Born in Belfast, Ireland, Ogle, 67, was ordained to the priesthood in the Anglican Church of Ireland in 1978. After serving parishes in Ireland and London he moved to the United States in 1982, becoming an American citizen in 2007.

He served several parishes in California from the mid-1980s until 2014. During that time he focused a lot of his time and energy ministering to those with AIDS in this country and around the world.

After then serving as vicar of St. Peter’s Lithgow in Millbrook, N Y. from October 2014 until May, 2019, Ogle and his husband, Mile Petrov (they were married on Valentine’s Day Eve in 2016), moved to Philadelphia when Petrov started a new job here and just as St. Paul’s was searching for an interim rector.

What’s next?

“Being retired,” Ogle says, “I’m going to be able to spend more time with friends and family, something I have been unable to do for 40 years.” He also plans to travel more and to pursue the painting and writing that he has been undertaking since he was a youngster.

When he visits his brother in Ireland he has a meeting with the National Museum in Dublin.
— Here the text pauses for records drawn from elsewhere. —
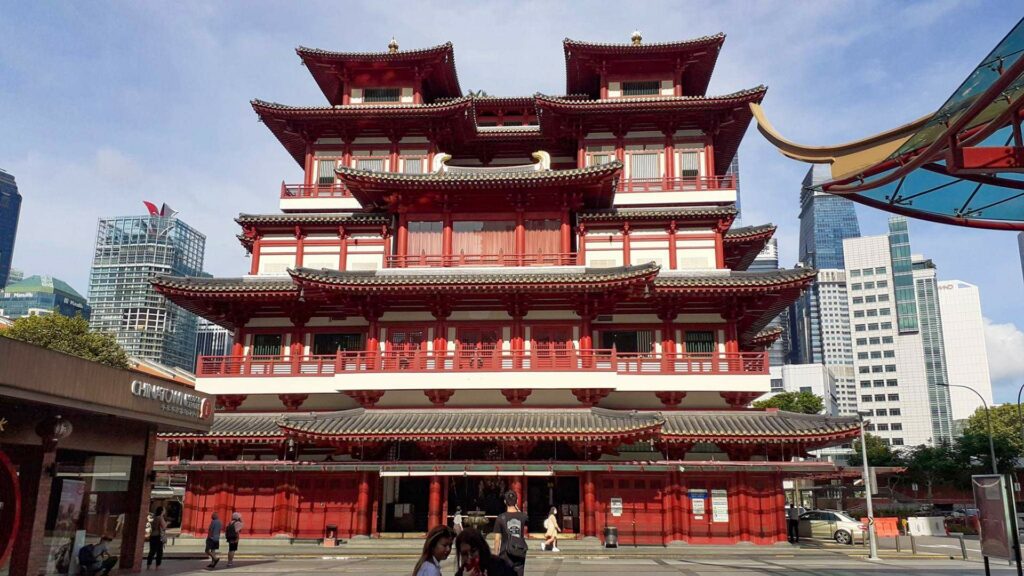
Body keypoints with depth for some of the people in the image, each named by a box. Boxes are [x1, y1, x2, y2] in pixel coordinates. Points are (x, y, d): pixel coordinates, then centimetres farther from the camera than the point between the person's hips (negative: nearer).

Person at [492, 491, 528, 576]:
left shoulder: (500, 518, -9)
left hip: (506, 554, -2)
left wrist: (497, 553, 5)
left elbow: (497, 539, -7)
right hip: (520, 553, 2)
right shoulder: (523, 516, -1)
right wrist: (518, 510, 23)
It’s doing an archive of LGBTQ Irish folk. “I’m part of that so they’re going to record my story.”

The LGBT archive at the University of Southern California (USC) wants his materials because of the AIDS and gay and lesbian work he’s done.

According to St. Paul’s Rector’s Warden Ruth Desiderio “A special acknowledgement will be included at July 25th’’s three services (8 a.m., 9  a.m. and 11 a.m.) each of which will be followed by a meet and greet and light refreshments. All are welcome to say ‘thank you’ and ‘Godspeed’ to Albert as he ends his time with us and begins his well-deserved retirement.”

Vestry Member and Parishioners Warden Steve Pearson summed up Ogle’s time at St. Paul’s: “He’s a good man who has served us well and who knows his pastoral stuff.”